Since its founding, the N.C.A.A. has operated with a business model that defined the college athlete as an amateur. Over the years, as college sports evolved into a mega-enterprise, lawsuits and labor actions chipped away at that model, which came to be increasingly seen as exploitative in big-money sports like football and men’s basketball.

But the N.C.A.A.’s $2.8 billion settlement on Thursday night in a class-action antitrust lawsuit represents the heaviest blow — and perhaps a decisive one — to that system.

If approved by a U.S. district judge in California, the settlement would allow for the creation of the first revenue-sharing plan for college athletics, a landmark shift in which schools would directly pay their athletes for playing.

This sea change, though, also carries its own questions, according to critics. Those include whether women would be compensated fairly, whether smaller conferences would bear a disproportionate burden of the settlement and whether this framework would do anything to limit the power of collectives — the booster-funded groups that entice players with payments to hopscotch from school to school.
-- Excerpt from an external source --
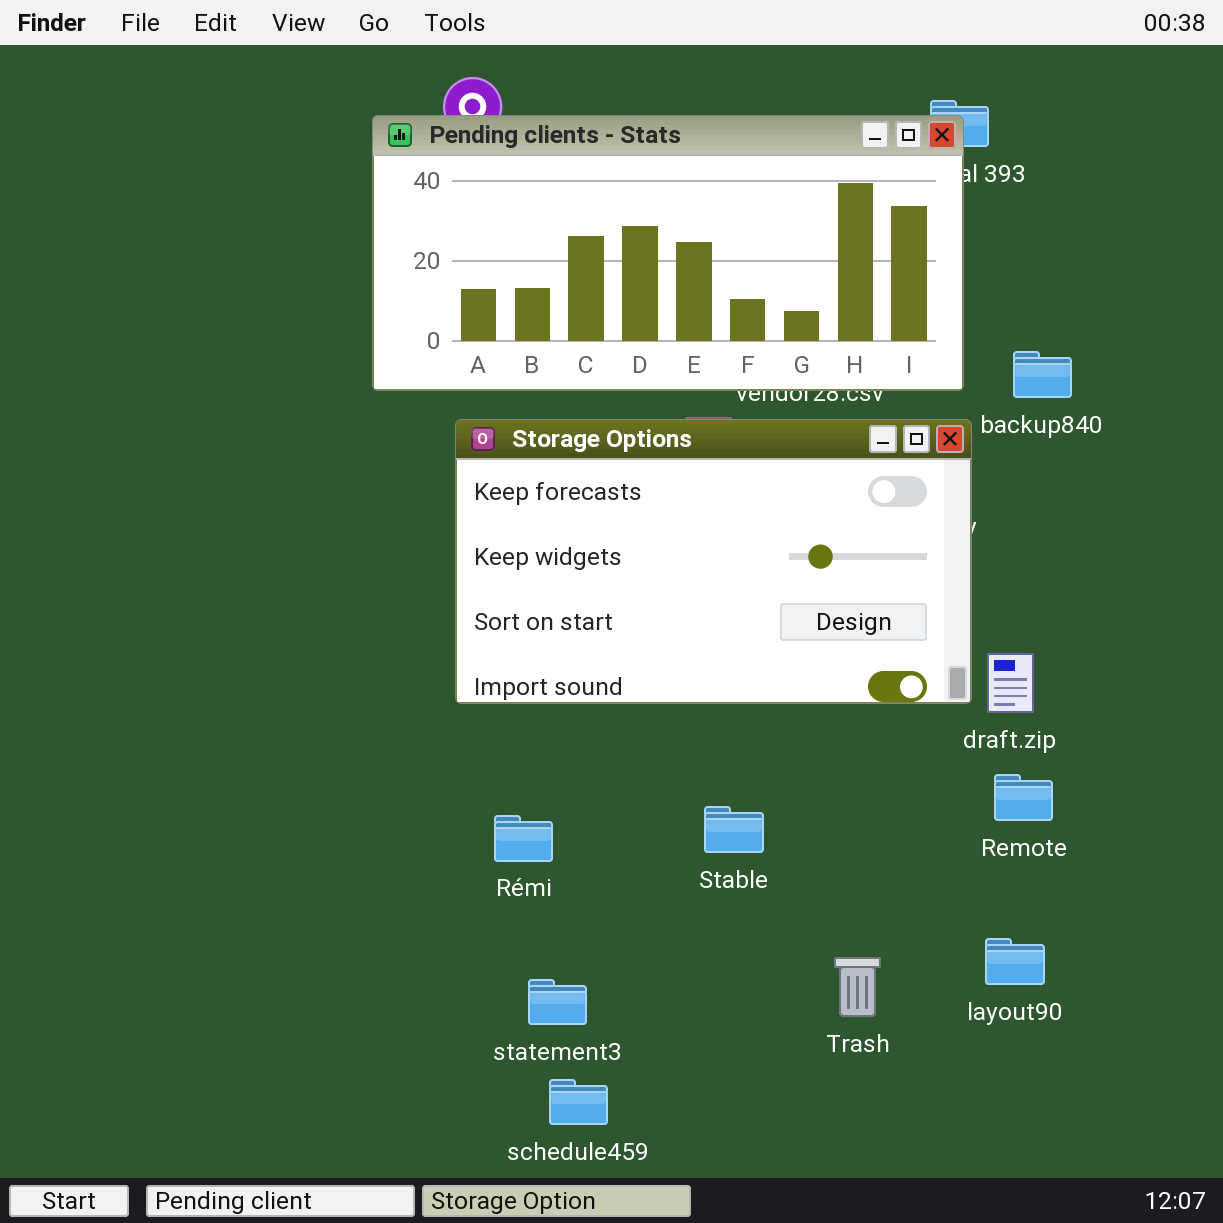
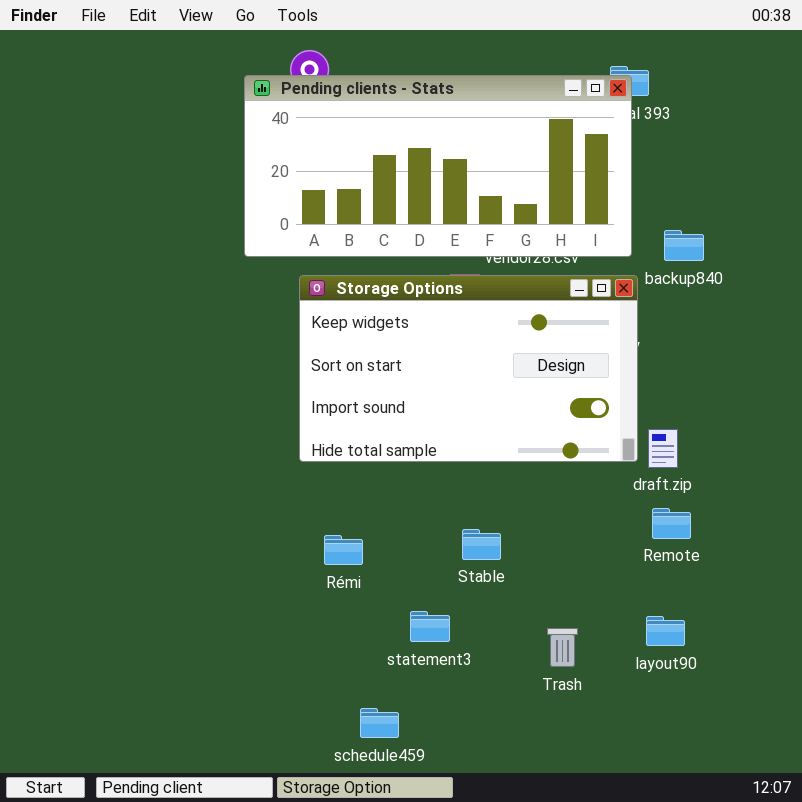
Storage Options: [455,419,972,704] -> [299,275,638,462], scrolled down 1 row
statement3: [528,979,587,1025] -> [410,611,450,642], moved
“It’s both a historic and deeply flawed agreement,” said Michael H. LeRoy, a law professor at the University of Illinois. “The idea that schools are paying millions of dollars to the people who are selling the TV contracts and filling the seats — that’s good. But it closes one Pandora’s box and opens four or five others.”
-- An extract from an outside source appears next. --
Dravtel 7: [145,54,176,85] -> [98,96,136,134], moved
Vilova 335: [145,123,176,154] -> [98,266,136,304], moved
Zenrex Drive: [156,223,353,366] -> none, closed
In recent years, college athletes had already made significant strides in gaining the right to make money for their performances. Three years ago, they were allowed for the first time to individually market their name, image and likeness legally. And in March, the men’s basketball team at Dartmouth voted to form a union after a federal official ruled that players were employees of the school. Thursday’s settlement in the case of House v. N.C.A.A. was seen by many college administrators as an inevitable conclusion.